According to the state of Massachusetts’s website: “The laws for transporting a firearm can be confusing. Basically, if you keep the firearm unloaded, and locked in a case in the trunk or rear storage compartment of a truck or S.U.V. you will comply with the current law.”

Colonel Mason said the men involved in the standoff had said they were part of a group called Rise of the Moors. On the group’s website, Rise of the Moors says it seeks “equal justice under our own law, and not under the United States government, as we are not citizens of the United States.”

“Since we are not citizens of the United States, we owe no tax obligations to the government of the United States,” the website states.

They describe themselves as “Moorish Americans dedicated to educating new Moors and influencing our Elders,” according to the website.

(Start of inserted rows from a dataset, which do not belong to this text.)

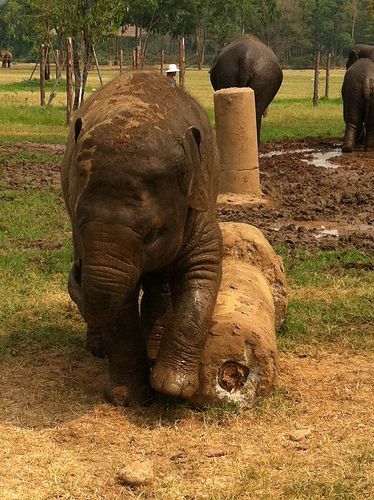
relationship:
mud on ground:
[207, 137, 373, 257] [2, 61, 373, 499]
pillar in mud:
[208, 84, 269, 207] [207, 137, 373, 257]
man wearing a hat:
[162, 61, 180, 84] [166, 62, 181, 75]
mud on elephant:
[72, 66, 173, 147] [61, 70, 222, 415]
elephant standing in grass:
[2, 48, 16, 70] [4, 64, 372, 146]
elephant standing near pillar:
[61, 70, 222, 415] [201, 218, 288, 400]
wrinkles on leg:
[171, 246, 224, 283] [149, 241, 223, 399]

Colonel Mason said the group’s “self-professed leader wanted very much known their ideology is not anti-government.”

“Our investigation will provide us more insight into what their motivation, what their ideology is,” he said.

“We are not anti-government,” a man said early Saturday morning on a livestream on the group’s YouTube channel.

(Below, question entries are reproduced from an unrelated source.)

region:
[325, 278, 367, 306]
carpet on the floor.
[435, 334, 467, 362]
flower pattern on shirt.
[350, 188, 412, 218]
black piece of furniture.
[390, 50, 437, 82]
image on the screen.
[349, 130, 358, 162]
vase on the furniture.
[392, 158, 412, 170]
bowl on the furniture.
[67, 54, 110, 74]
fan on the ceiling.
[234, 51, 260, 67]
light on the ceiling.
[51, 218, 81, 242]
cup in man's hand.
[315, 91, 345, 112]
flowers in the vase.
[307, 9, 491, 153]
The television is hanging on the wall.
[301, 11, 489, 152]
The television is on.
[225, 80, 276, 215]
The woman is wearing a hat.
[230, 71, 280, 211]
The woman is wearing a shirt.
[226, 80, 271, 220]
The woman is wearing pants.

The man, who was wearing military-style gear, went on to explain that the group had pulled over to fuel up with gas cans to avoid “making any unnecessary stops” while carrying firearms. The man also said the group was traveling to its “private land.”

“We do not intend to be hostile, we do not intend to be aggressive,” he added later. “We are not anti-government, we are not anti-police, we are not sovereign citizens and we are not Black identity extremists.”

“We are foreign nationals,” another member of the group shouted from the background.

“Rise of the Moors” YouTube channel

Rise of the Moors appears to be based in Pawtucket, R.I., according to the group’s website. The group did not immediately respond to an email seeking comment.

The Pawtucket police “are aware” of the group and have had “various interactions” with it, according to Emily Rizzo, a spokeswoman for the Pawtucket mayor’s office, who said she could not immediately provide more details.

According to the Southern Poverty Law Center, a Moorish sovereign citizen movement is an extremist ideology that emerged in the early 1990s. It is an offshoot of the antigovernment sovereign citizens movement, which believes that individual citizens hold sovereignty over, and are independent of, the authority of federal and state governments. Groups tend to be small, consisting of a couple of dozen followers, according to the center’s website.

It is unclear what affiliation Rise of the Moors may have, if any, with that movement.

According to a 2016 report by the Anti-Defamation League, the Moorish sovereign citizen movement began when people melded sovereign citizen beliefs with some of the beliefs of the Moorish Science Temple, a religious sect dating to 1913.

In the late 1990s and early 2000s, the movement grew and absorbed other Black sovereign groups that had begun independently, according to the A.D.L.

The report said that Moorish sovereign citizens had engaged in the same criminal activities as “traditional” sovereign citizens groups, including crimes of violence, scams, frauds and intimidation of public officials.